Frequently Asked Questions

What is the difference between a psychiatrist and a psychologist?

It is primarily a distinction in education, training, and practice emphases.  Psychiatrists complete at least a four-year general medical degree and a four-year psychiatry residency.  Psychiatrists are licensed clinicians who prescribe psychotropic medications and some may offer therapy services.  Psychiatrists ordinarily do not perform psychological testing. Psychologists complete a comprehensive doctoral program in psychology (Ph.D. or Psy.D.) followed by at least one-year of supervised practice prior to licensure. Some may hold specialized doctoral degrees (e.g., clinical, counseling, etc.).  Psychologists are licensed clinicians specifically trained in the administration and interpretation of psychological tests as well as psychotherapy.  Although psychologists do not prescribe medication, many Clinical Psychologists (like Dr. Reardon) have training and experience in psychopharmacology and the effects of various medications.

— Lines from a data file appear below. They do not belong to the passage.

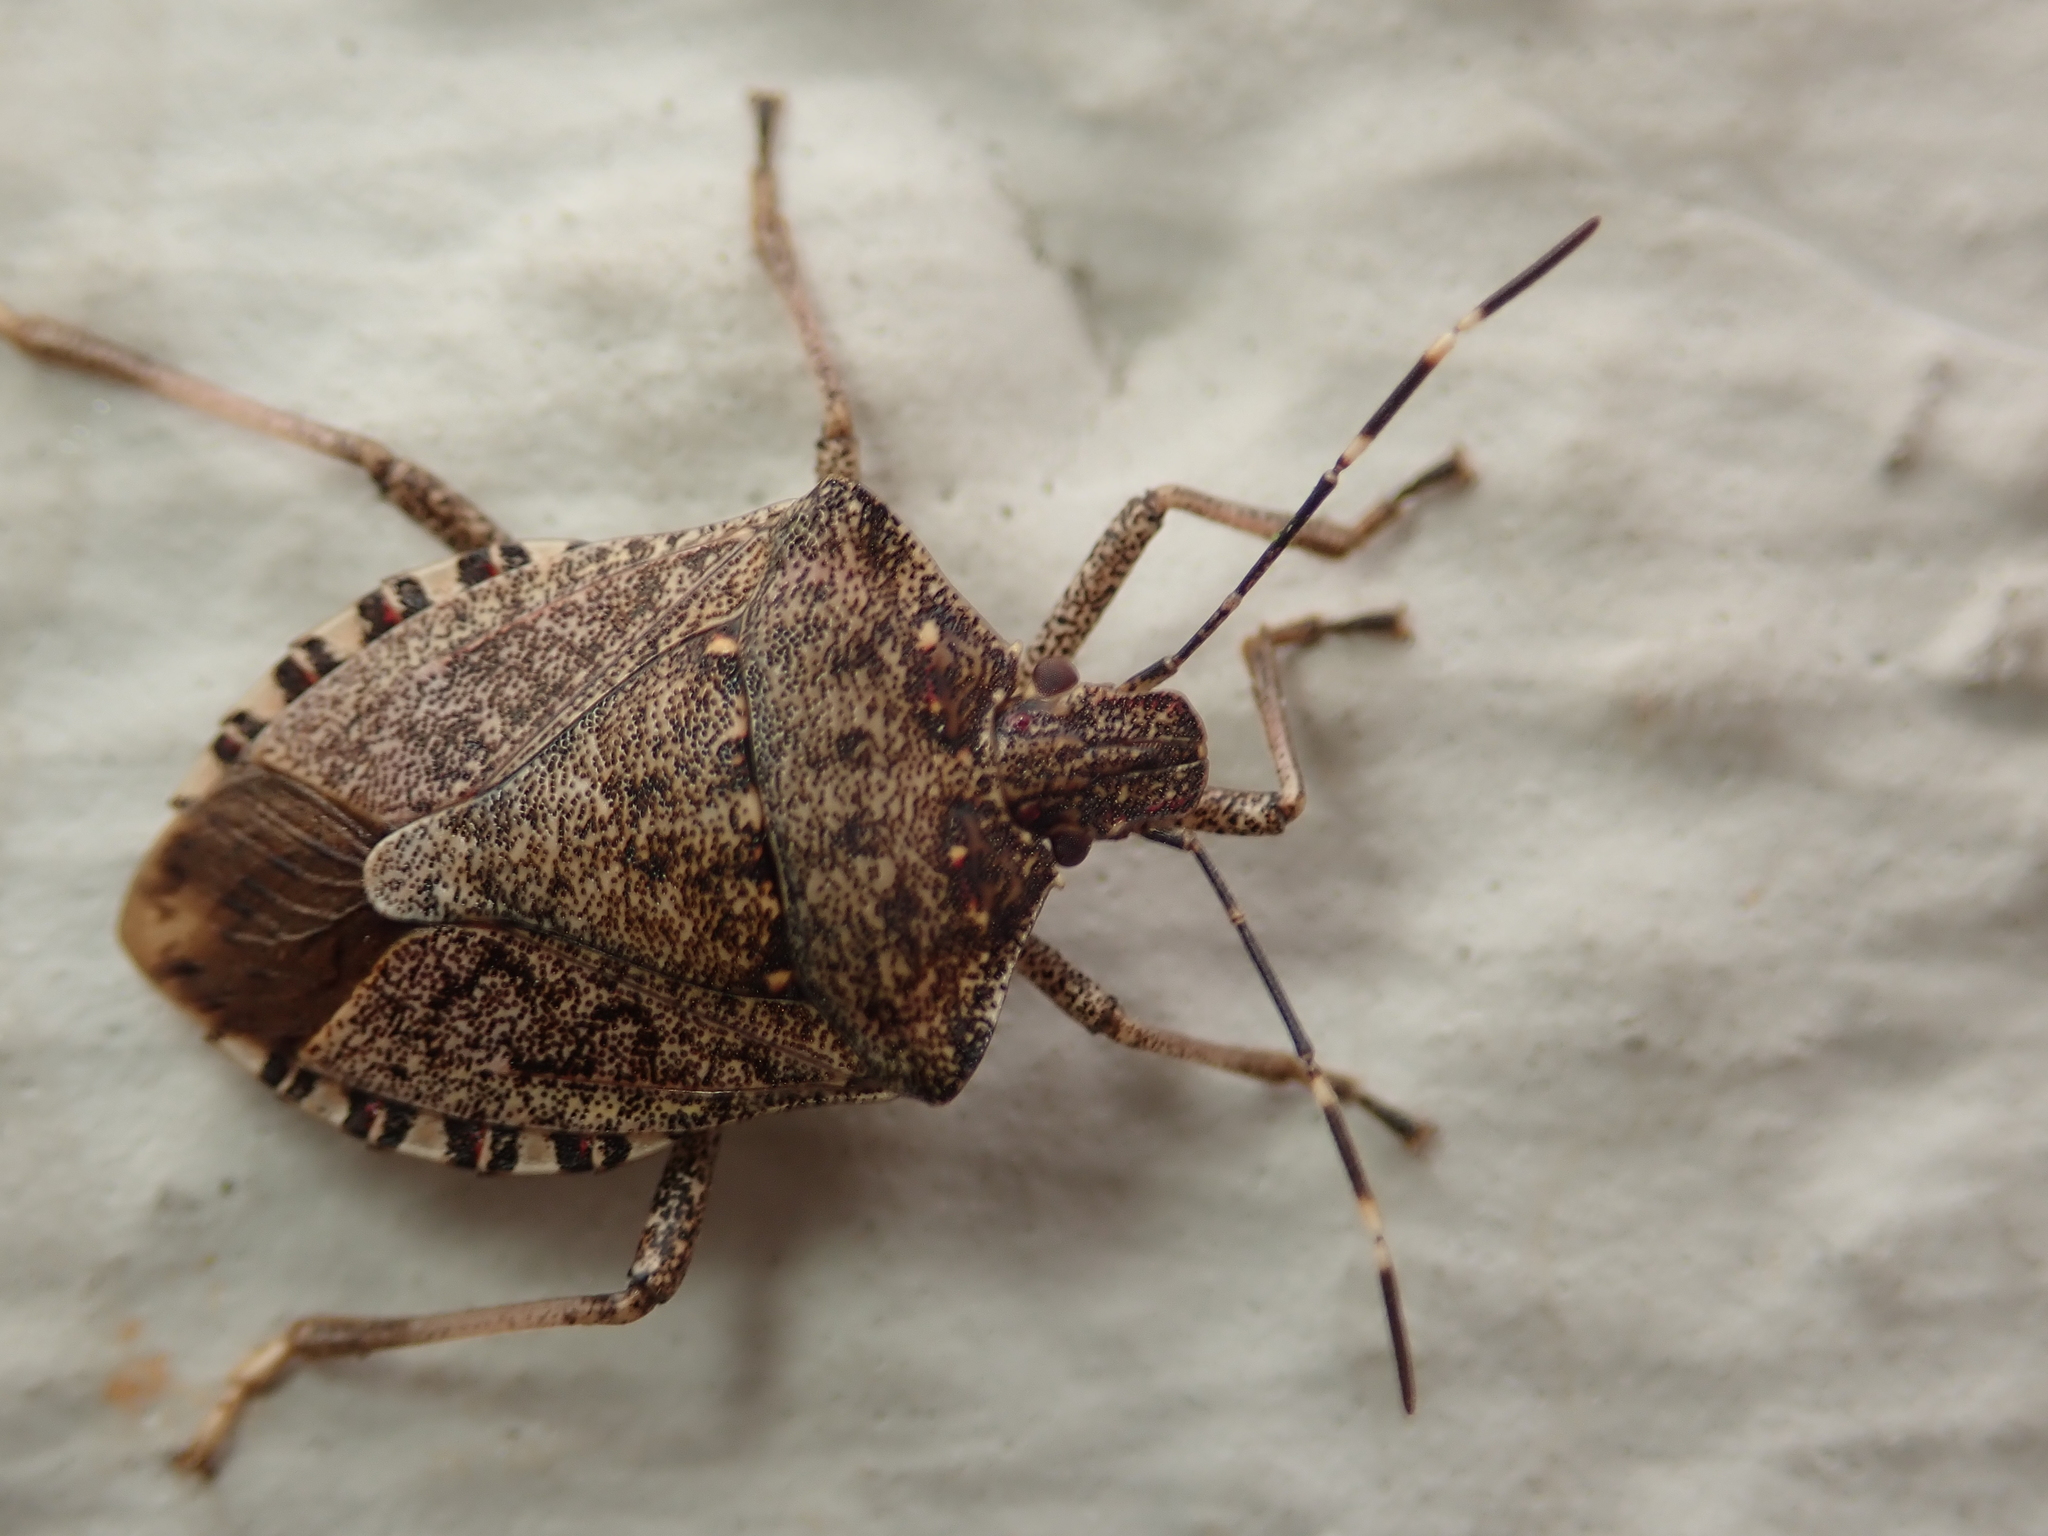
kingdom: Animalia
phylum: Arthropoda
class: Insecta
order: Hemiptera
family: Pentatomidae
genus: Halyomorpha
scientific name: Halyomorpha halys
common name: Brown marmorated stink bug
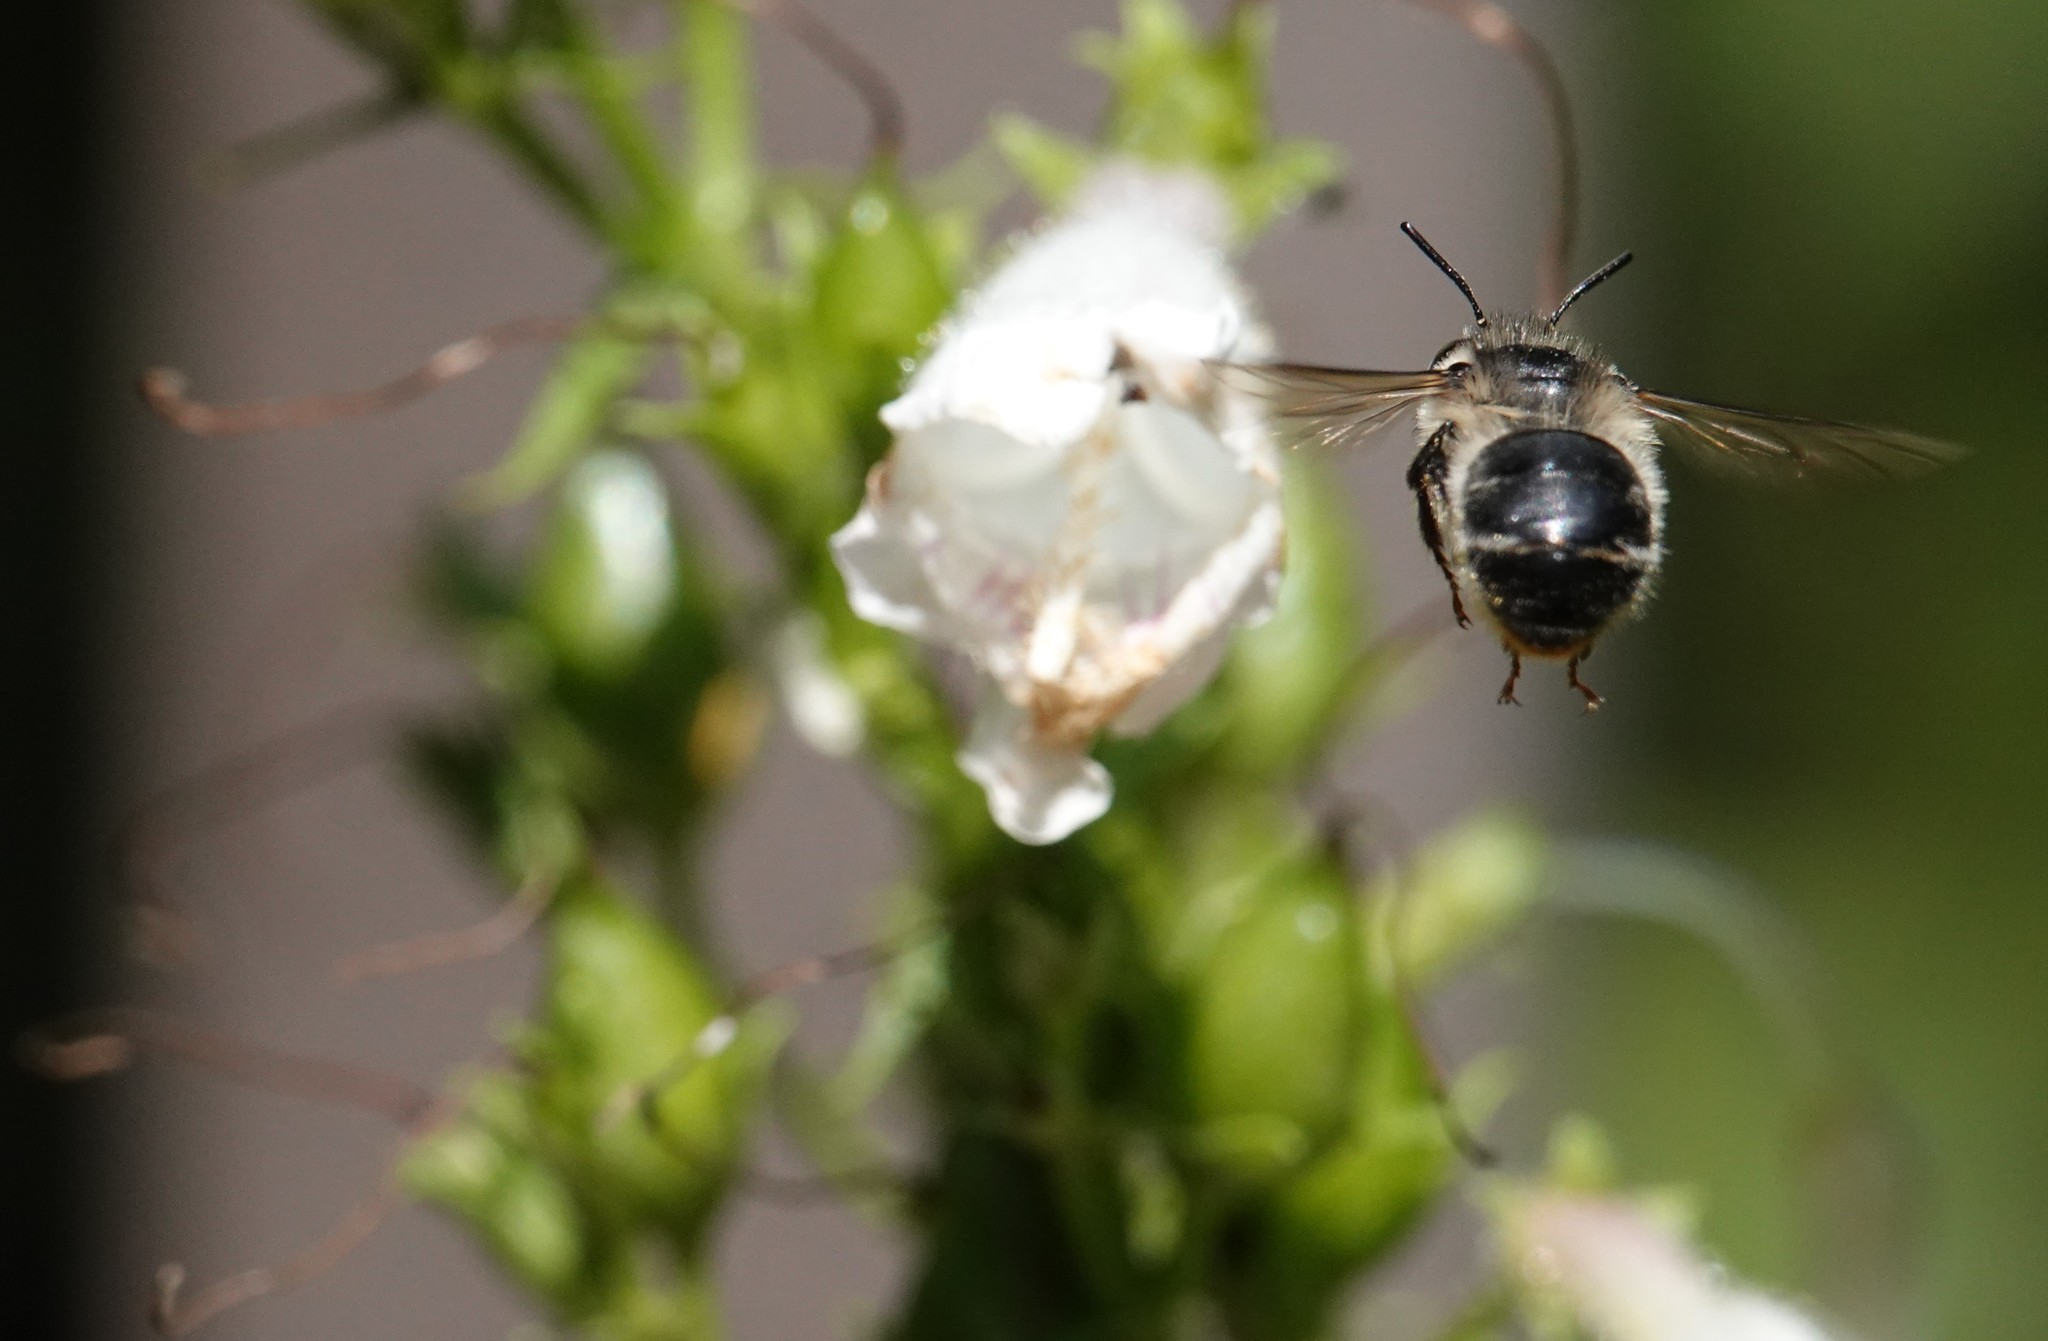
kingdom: Animalia
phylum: Arthropoda
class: Insecta
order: Hymenoptera
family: Apidae
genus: Anthophora
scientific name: Anthophora terminalis
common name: Orange-tipped wood-digger bee
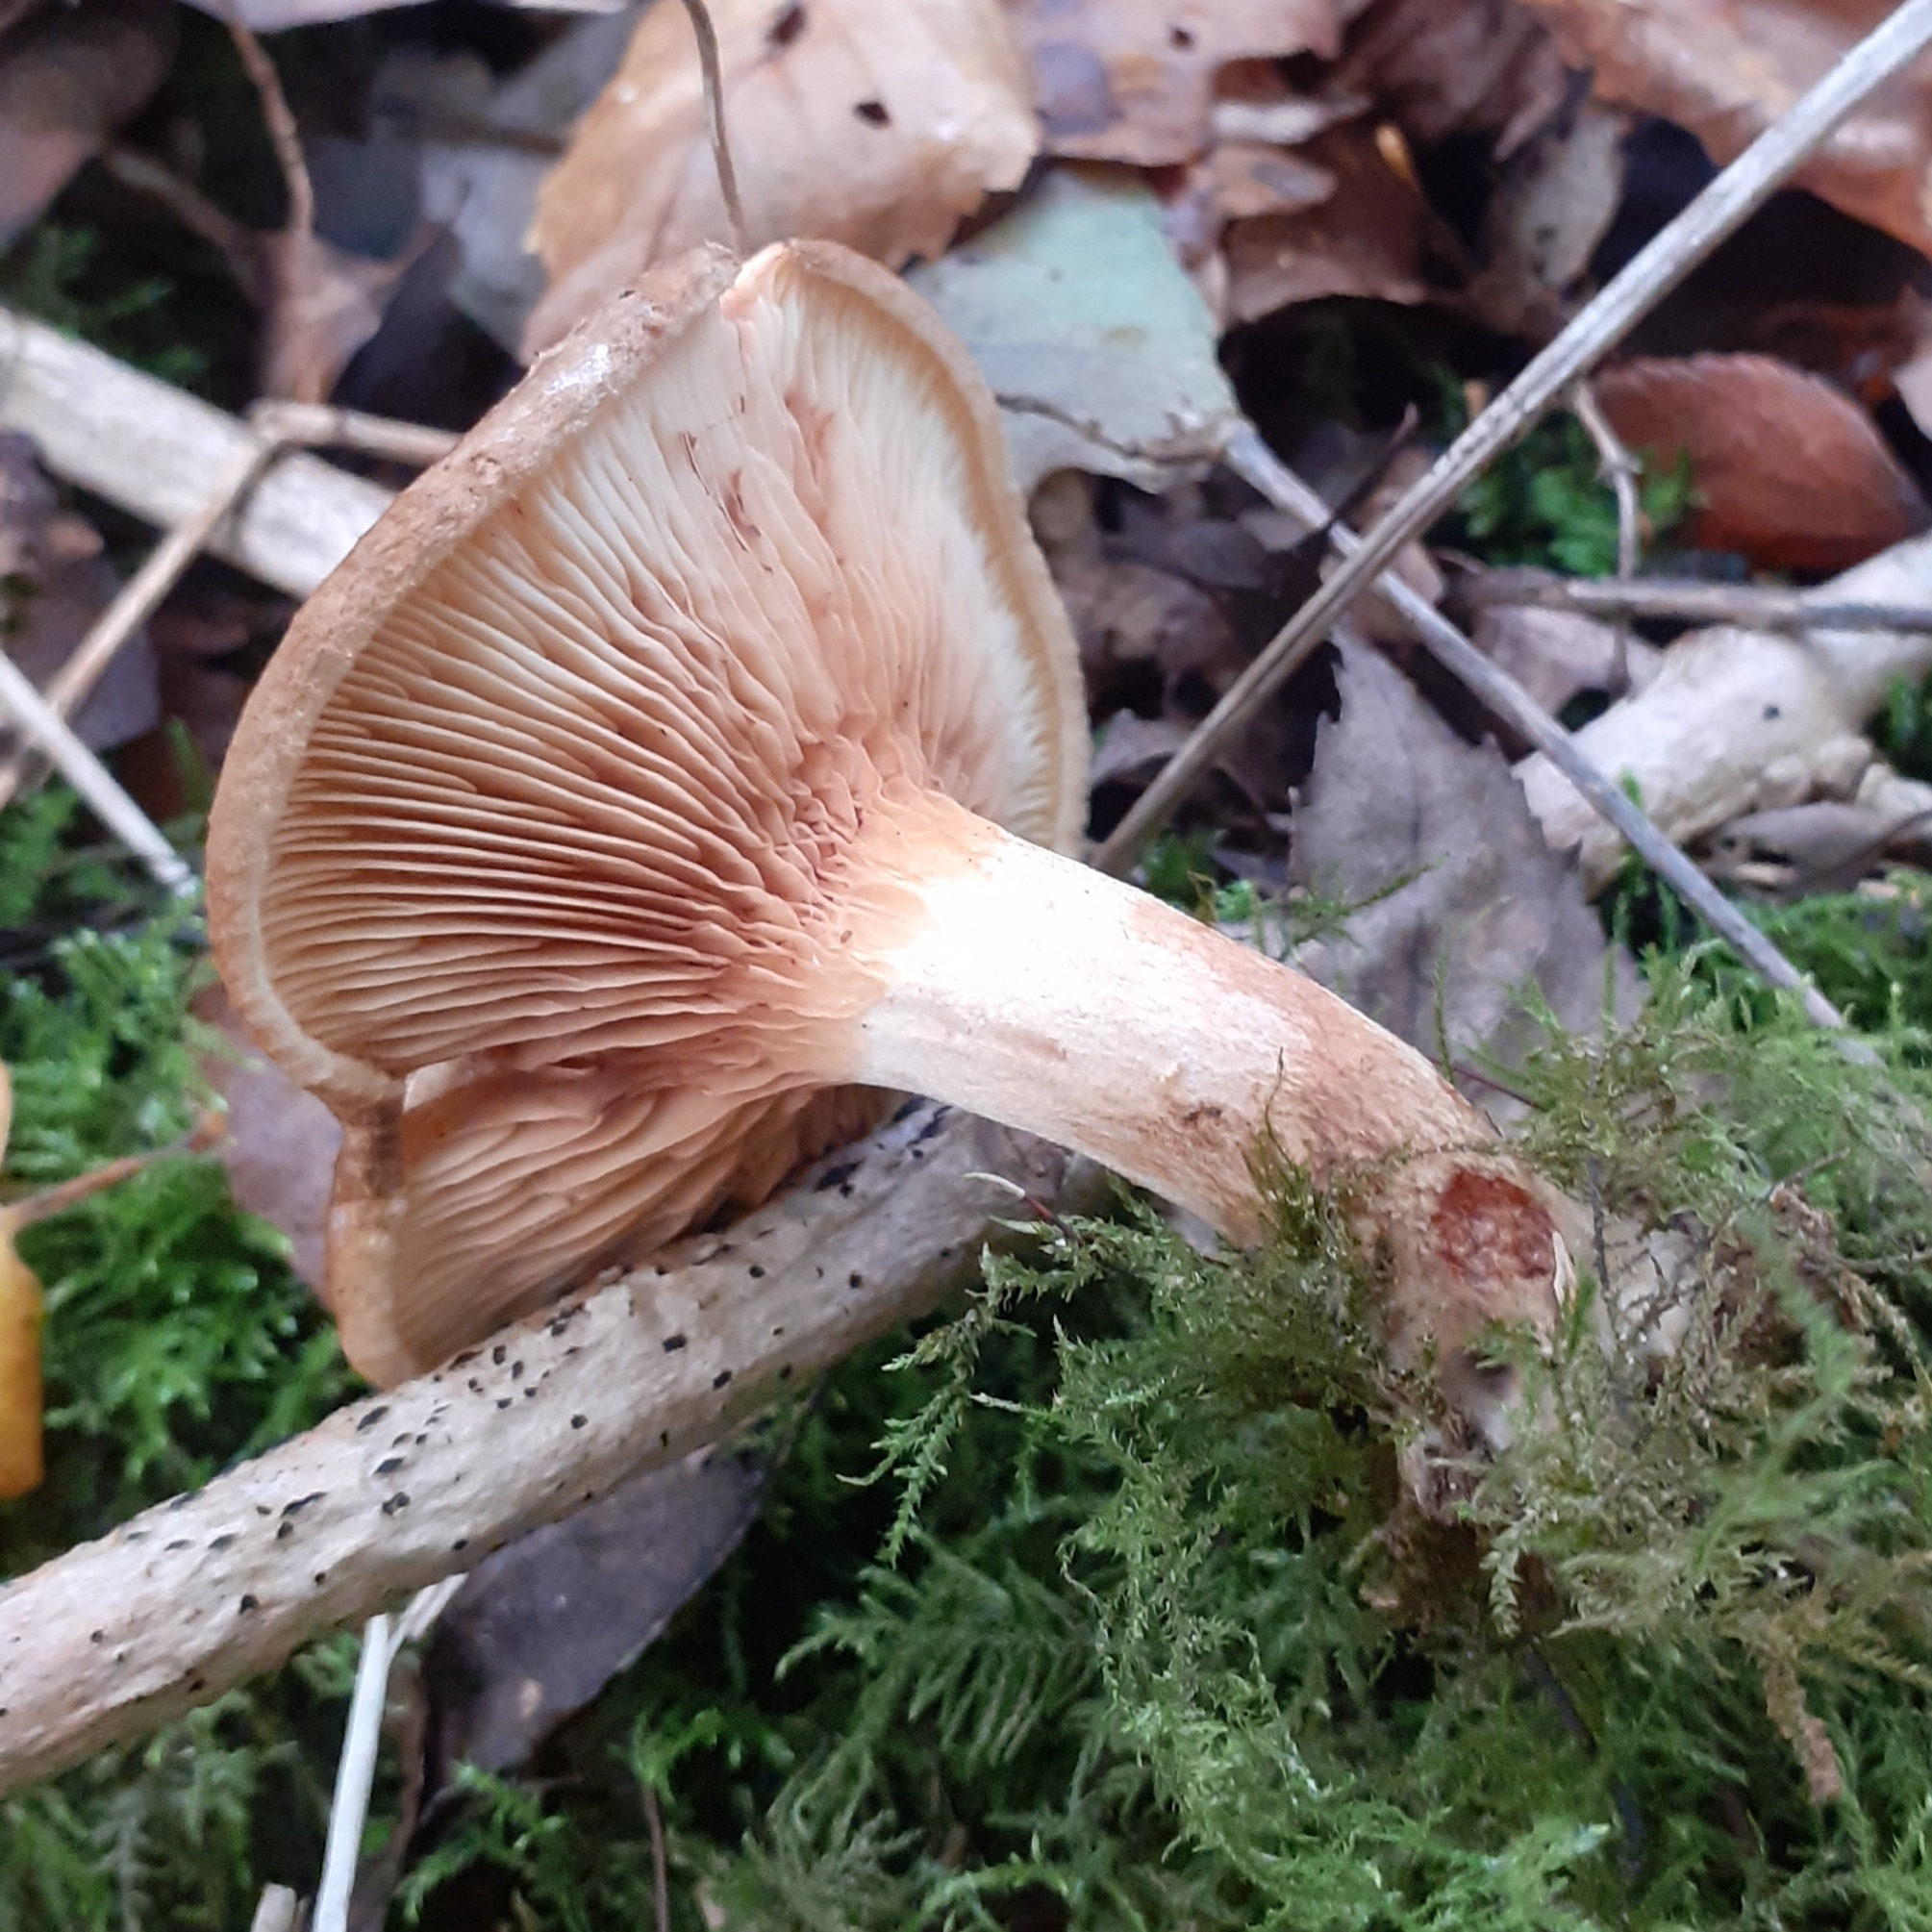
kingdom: Fungi
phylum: Basidiomycota
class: Agaricomycetes
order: Boletales
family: Paxillaceae
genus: Paxillus
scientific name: Paxillus involutus
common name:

What is Forensic Psychology?

Forensic Psychology is recognized by the American Psychological Association (APA) as a specialized area of practice.  In essence, it is the application of the theory, knowledge, and science of psychology to address matters of law relevant to judicial, legislative, administrative, and/or educational systems. There are specialized guidelines for ethical forensic psychological practice because it differs in several important ways from more traditional psychological practice. 

What does it mean to be "Board-Certified" in Forensic Psychology?

A certification from the American Board of Professional Psychology (ABPP) attests to the psychologist's competence to provide high quality services within a specialized area of practice, like forensic psychology.  A psychologist seeking board certification in forensic psychology must have requisite training and experience, pass a comprehensive written examination, submit work samples in two distinct areas of practice, and pass a three-hour oral examination by three certified specialists. To learn more about board certification, click HERE.  

What can I expect at my first therapy appointment with Dr. Reardon?

Oftentimes, the decision to seek treatment in the first place can be challenging enough.  It is therefore my objective to make the actual process of getting started as smooth as possible.  You should plan to arrive 30 minutes prior to your scheduled appointment to complete initial paperwork.  Alternatively, you can  download new patient forms, have them completed and sent to me before your first appointment.   Your first session will last about 60 minutes.  You can expect that I will be asking lots of questions to understand you and your expectations for therapy.  Your first session is also a time for you to determine if you can be comfortable working together with me to reach your goals.     

What is Dr. Reardon's approach to psychotherapy?

Although there be many ways to tackle a problem, I think people ought to get the treatments that have been shown to work.   That said, applying evidenced-based practices does not at all equate to a one-size-fits-all model of treatment.  It actually requires that I get to know you -- not only how you view the events and people in your world today, but also how you would prefer your life to be.   It is my view that we can achieve life satisfaction when we act in accordance with our values and goals -- we get "stuck" when we attempt to control (e.g., thru avoidance, overthinking) rather than accept and work with what may get in our way (e.g., mental / physical illness, a troubled childhood, etc.).  Change is indeed possible, but it will require commitment and action both inside and (mostly) outside the therapy room.    

Does Dr. Reardon accept healthcare insurance?

Yes, depending on what insurance(s) you have.  Your co-payments will likely depend on whether or not I am "in-network."
If am not one of your insurance company's identified providers, you may still be eligible to receive partial reimbursement.  I encourage you to call your insurance provider to inquire directly.